EXERCISE DIRECTIONS → Exact reproduction is required for the lines below starting at the line with "на дорогах общего пользования и устанавливать" and ending at the line with "Bestill med fleksibilitet", both included. No other lines, and no pictures.

GIVEN DATA →
-- -- --
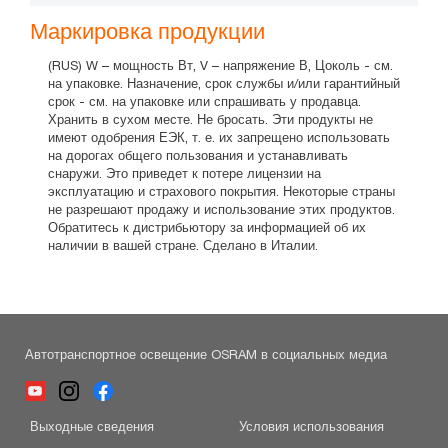
Маркировка продукции
(RUS) W – мощность Вт, V – напряжение В, Цоколь - см.
на упаковке. Назначение, срок службы и/или гарантийный
срок - см. на упаковке или спрашивать у продавца.
Хранить в сухом месте. Не бросать. Эти продукты не
имеют одобрения ЕЭК, т. е. их запрещено использовать
на дорогах общего пользования и устанавливать
снаружи. Это приведет к потере лицензии на
эксплуатацию и страхового покрытия. Некоторые страны
не разрешают продажу и использование этих продуктов.
Обратитесь к дистрибьютору за информацией об их
наличии в вашей стране. Сделано в Италии.
Автотранспортное освещение OSRAM в социальных медиа
Выходные сведения
Условия использования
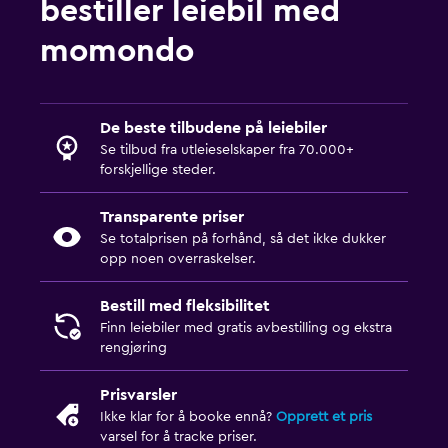
bestiller leiebil med
momondo
De beste tilbudene på leiebiler
Se tilbud fra utleieselskaper fra 70.000+
forskjellige steder.
Transparente priser
Se totalprisen på forhånd, så det ikke dukker
opp noen overraskelser.
Bestill med fleksibilitet
Finn leiebiler med gratis avbestilling og ekstra
rengjøring
Prisvarsler
Ikke klar for å booke ennå?
Opprett et pris
varsel for å tracke priser.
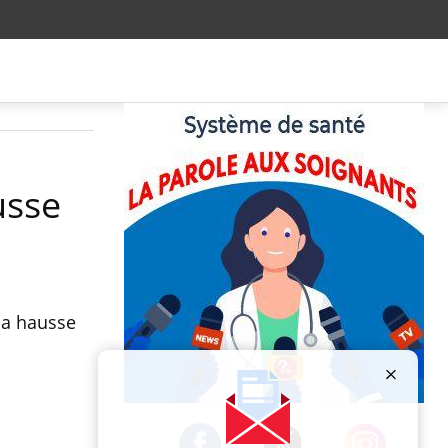
usse
 la hausse
Publicité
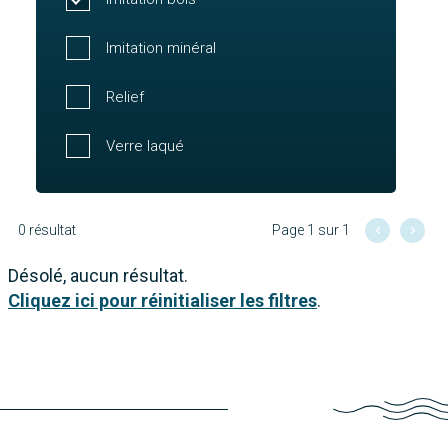
Imitation minéral
Relief
Verre laqué
0 résultat
Page 1 sur 1
Désolé, aucun résultat.
Cliquez ici pour réinitialiser les filtres
.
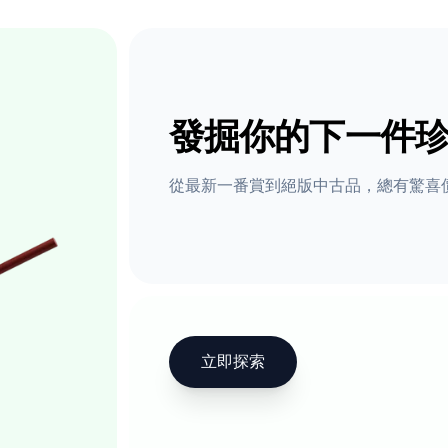
發掘你的下一件
從最新一番賞到絕版中古品，總有驚喜
立即探索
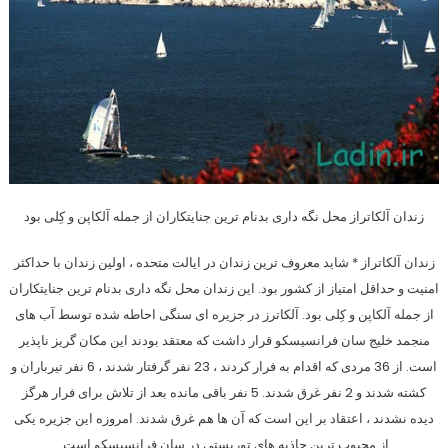
زندان آلکاتراز محل نگه داری بدنام ترین جنایتکاران از جمله آلکاپن و کِلی بود
زندان آلکاتراز * شاید معروف ترین زندان در ایالت متحده ، اولین زندان با حداکثر
امنیت و حداقل امتیاز از کشور بود. این زندان محل نگه داری بدنام ترین جنایتکاران
از جمله آلکاپن و کِلی بود. آلکاترز در جزیره ای سنگی احاطه شده توسط آب های
منجمد خلیج سان فرانسیسکو قرار داشت که معتقد بودند این مکان گریز ناپذیر
است. از 36 مردی که اقدام به فرار کردند ، 23 نفر گرفتار شدند ، 6 نفر تیرباران و
کشته شدند و 2 نفر غرق شدند. 5 نفر باقی مانده بعد از تلاش برای فرار هرگز
دیده نشدند ، اعتقاد بر این است که آن ها هم غرق شدند. امروزه این جزیره یکی
از محبوب ترین جاذبه های توریستی در سان فرانسیسکو است.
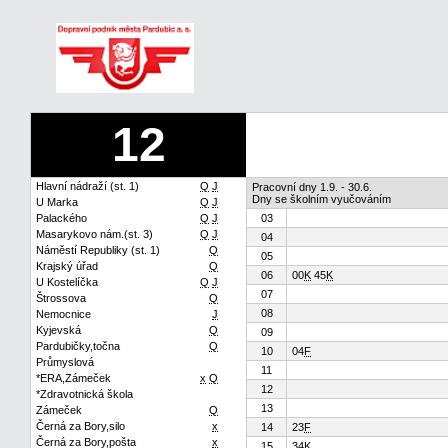
12
Hlavní nádraží (st. 1)
Q
J
Pracovní dny 1.9. - 30.6.
Dny se školním vyučováním
U Marka
Q
J
Palackého
Q
J
03
Masarykovo nám.(st. 3)
Q
J
04
Náměstí Republiky (st. 1)
Q
05
Krajský úřad
Q
06
00
K
45
K
U Kostelíčka
Q
J
07
Štrossova
Q
08
Nemocnice
J
Kyjevská
Q
09
Pardubičky,točna
Q
10
04
F
Průmyslová
11
*ERA,Zámeček
x
Q
12
*Zdravotnická škola
13
Zámeček
Q
Černá za Bory,silo
x
14
23
F
Černá za Bory,pošta
x
15
34
K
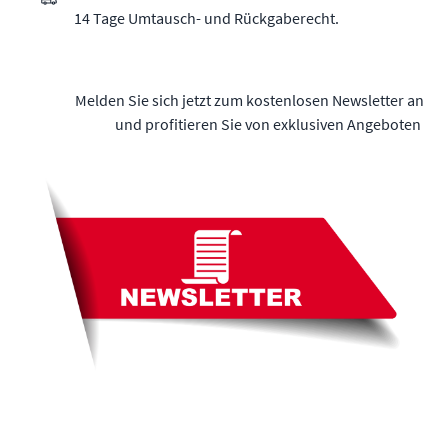
14 Tage Umtausch- und Rückgaberecht.
Melden Sie sich jetzt zum kostenlosen Newsletter an
und profitieren Sie von exklusiven Angeboten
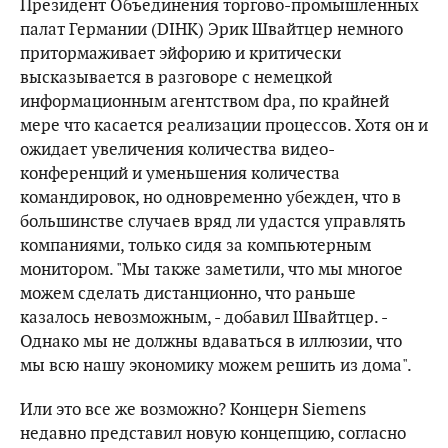
Президент Объединения торгово-промышленных
палат Германии (DIHK) Эрик Швайтцер немного
притормаживает эйфорию и критически
высказывается в разговоре с немецкой
информационным агентством dpa, по крайней
мере что касается реализации процессов. Хотя он и
ожидает увеличения количества видео-
конференций и уменьшения количества
командировок, но одновременно убежден, что в
большинстве случаев вряд ли удастся управлять
компаниями, только сидя за компьютерным
монитором. "Мы также заметили, что мы многое
можем сделать дистанционно, что раньше
казалось невозможным, - добавил Швайтцер. -
Однако мы не должны вдаваться в иллюзии, что
мы всю нашу экономику можем решить из дома".
Или это все же возможно? Концерн Siemens
недавно представил новую концепцию, согласно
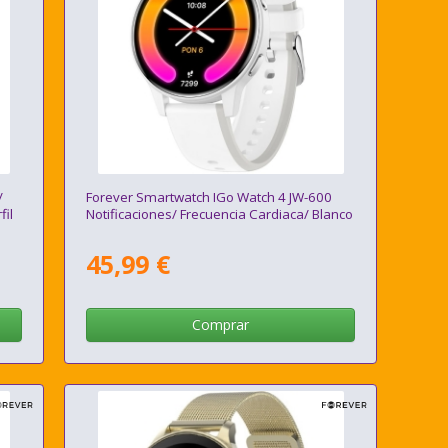
/
Forever Smartwatch IGo Watch 4 JW-600
fil
Notificaciones/ Frecuencia Cardiaca/ Blanco
45,99 €
Comprar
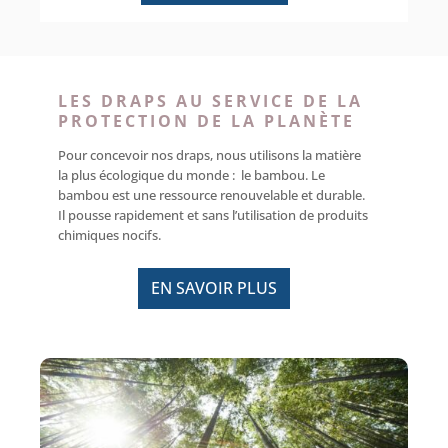
LES DRAPS AU SERVICE DE LA
PROTECTION DE LA PLANÈTE
Pour concevoir nos draps, nous utilisons la matière
la plus écologique du monde : le bambou. Le
bambou est une ressource renouvelable et durable.
Il pousse rapidement et sans l’utilisation de produits
chimiques nocifs.
EN SAVOIR PLUS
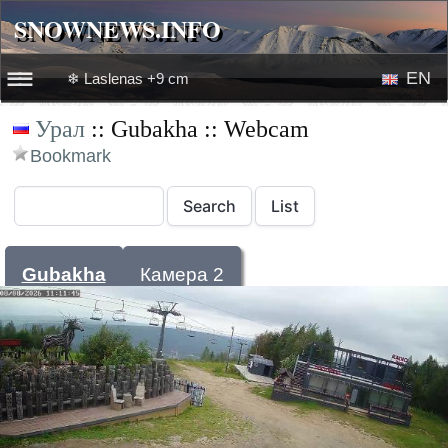
SNOWNEWS.INFO
SNOWNEWS.INFO
EN
❄ Laslenas +9 cm
☰☰
Урал
:: Gubakha :: Webcam
News
RU
Bookmark
Webcams
Snow videos
Gubakha
Камера 2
-- -- --
RESPONSE →
на дорогах общего пользования и устанавливать
снаружи. Это приведет к потере лицензии на
эксплуатацию и страхового покрытия. Некоторые страны
не разрешают продажу и использование этих продуктов.
Обратитесь к дистрибьютору за информацией об их
наличии в вашей стране. Сделано в Италии.
Автотранспортное освещение OSRAM в социальных медиа
Выходные сведения
Условия использования
bestiller leiebil med
momondo
De beste tilbudene på leiebiler
Se tilbud fra utleieselskaper fra 70.000+
forskjellige steder.
Transparente priser
Se totalprisen på forhånd, så det ikke dukker
opp noen overraskelser.
Bestill med fleksibilitet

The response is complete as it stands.